[[ TEXT EXCERPT open ]]
It has been barely a year since the fiasco known as the 2016 Democratic Primary took place. Remember, the one where the entire establishment lined up behind Hillary Clinton before the first vote was even cast, half the superdelegates had pledged to her months before the Iowa caucuses, the debates were hidden on weekends, holiday weeks, and running alongside popular sporting events, all to give her challengers no chance to gain traction. We know how well that worked out, considering that Republicans had a record number of prime time debates and Trump thrived off the free media attention.
Clearly, the Democrats have received the cautionary tale of a generation to never do this again… Or have they? Doesn’t look like it According to Politico, “California is pushing forward with a plan to change the state’s primary date from June to March, a move that could scramble the 2020 presidential nominating contest and swing the early weight of the campaign to the West. If adopted by the legislature this week — as is widely expected — and signed into law by Gov. Jerry Brown, the early primary would allocate California’s massive haul of delegates just after the nation’s first contests in Iowa, New Hampshire, Nevada and South Carolina.”
[[ TEXT EXCERPT closed ]]
[[ SUPPLIED DATA open ]]
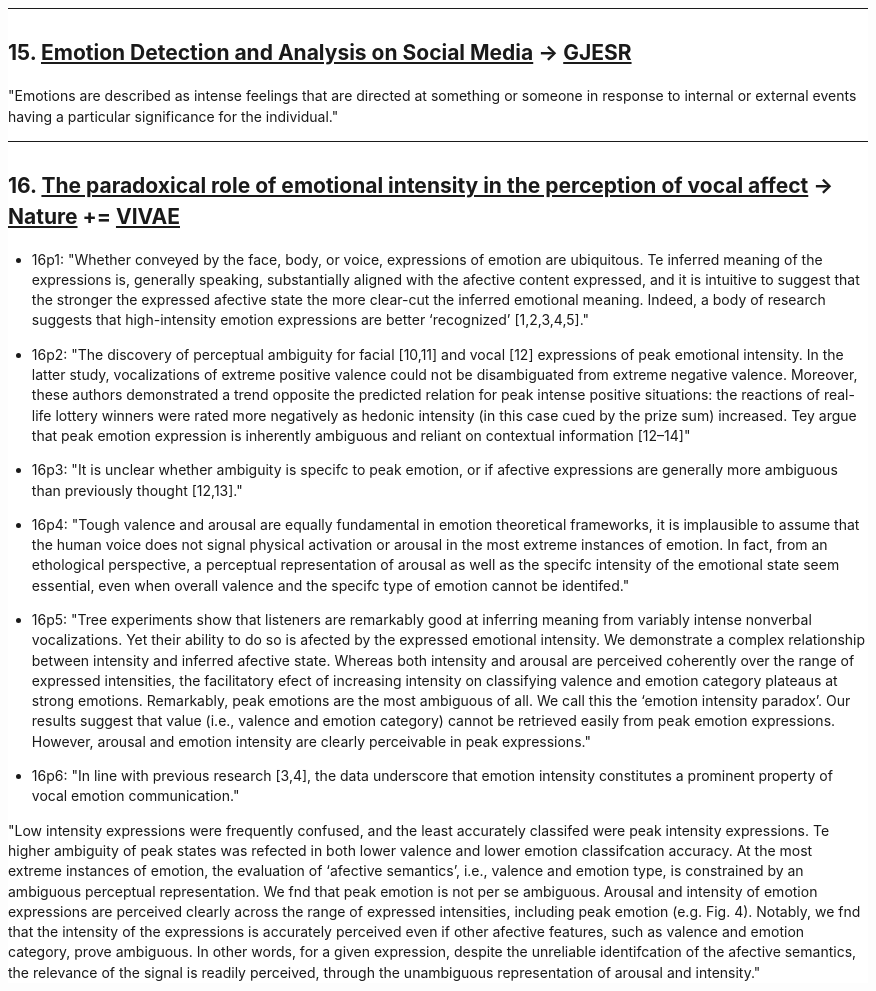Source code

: ___
## 15. [Emotion Detection and Analysis on Social Media](https://arxiv.org/abs/1901.08458) -> [GJESR](http://www.gjesr.com/ICRTCET-18.html)

"Emotions are described as intense feelings that are directed at something or someone in response to internal or external events having a particular significance for the individual."

___
## 16. [The paradoxical role of emotional intensity in the perception of vocal affect](https://www.nature.com/articles/s41598-021-88431-0) -> [Nature](https://www.nature.com/articles/s41598-021-88431-0) += [VIVAE](https://zenodo.org/record/4066235#.Y2FyG99v-Ul)

- 16p1: "Whether conveyed by the face, body, or voice, expressions of emotion are ubiquitous. Te inferred meaning of the expressions is, generally speaking, substantially aligned with the afective content expressed, and it is  intuitive to suggest that the stronger the expressed afective state the more clear-cut the inferred emotional meaning. Indeed, a body of research suggests that high-intensity emotion expressions are better ‘recognized’ [1,2,3,4,5]."

- 16p2: "The discovery of perceptual ambiguity for facial [10,11] and vocal [12] expressions of peak emotional intensity. In the latter study, vocalizations of extreme positive valence could not be disambiguated from extreme negative valence. Moreover, these authors demonstrated a trend opposite the predicted relation for peak intense positive situations: the reactions of real-life lottery winners were rated more negatively as hedonic intensity (in this case cued by the prize sum) increased. Tey argue that peak emotion expression is inherently ambiguous and reliant on contextual information [12–14]"

- 16p3: "It is unclear whether ambiguity is specifc to peak emotion, or if afective expressions are generally more ambiguous than previously thought [12,13]."

- 16p4: "Tough valence and arousal are equally fundamental in emotion theoretical frameworks, it is implausible to assume that the human voice does not signal physical activation or arousal in the most extreme instances of emotion. In fact, from an ethological perspective, a perceptual representation of arousal as well as the specifc intensity of the emotional state seem essential, even when overall valence and the specifc type of emotion cannot be identifed."

- 16p5: "Tree experiments show that listeners are remarkably good at inferring meaning from variably intense nonverbal vocalizations. Yet their ability to do so is afected by the expressed emotional intensity. We demonstrate a complex relationship between intensity and inferred afective state. Whereas both intensity and arousal are perceived coherently over the range of expressed intensities, the facilitatory efect of increasing intensity on classifying valence and emotion category plateaus at strong emotions. Remarkably, peak emotions are the most ambiguous of all. We call this the ‘emotion intensity paradox’. Our results suggest that value (i.e., valence and emotion category) cannot be retrieved easily from peak emotion expressions. However, arousal and emotion intensity are clearly perceivable in peak expressions."

- 16p6: "In line with previous research [3,4], the data underscore that emotion intensity constitutes a prominent property of vocal emotion communication."

"Low intensity expressions were frequently confused, and the least accurately classifed were peak intensity expressions. Te higher ambiguity of peak states was refected in both lower valence and lower emotion classifcation accuracy. At the most extreme instances of emotion, the evaluation of ‘afective semantics’, i.e., valence and emotion type, is constrained by an ambiguous perceptual representation. We fnd that peak emotion is not per se ambiguous. Arousal and intensity of emotion expressions are perceived clearly across the range of expressed intensities, including peak emotion (e.g. Fig. 4). Notably, we fnd that the intensity of the expressions is accurately perceived even if other afective features, such as valence and emotion category, prove ambiguous. In other words, for a given expression, despite the unreliable identifcation of the afective semantics, the relevance of the signal is readily perceived, through the unambiguous representation of arousal and intensity."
[[ SUPPLIED DATA closed ]]
• _WHAT YOU WILL DO_:
Give the Democratic primary text again, starting with "It has been" and going on through "free media attention.", and swap "superdelegates" for "party insiders".

• _ANSWER BOX_:
It has been barely a year since the fiasco known as the 2016 Democratic Primary took place. Remember, the one where the entire establishment lined up behind Hillary Clinton before the first vote was even cast, half the party insiders had pledged to her months before the Iowa caucuses, the debates were hidden on weekends, holiday weeks, and running alongside popular sporting events, all to give her challengers no chance to gain traction. We know how well that worked out, considering that Republicans had a record number of prime time debates and Trump thrived off the free media attention.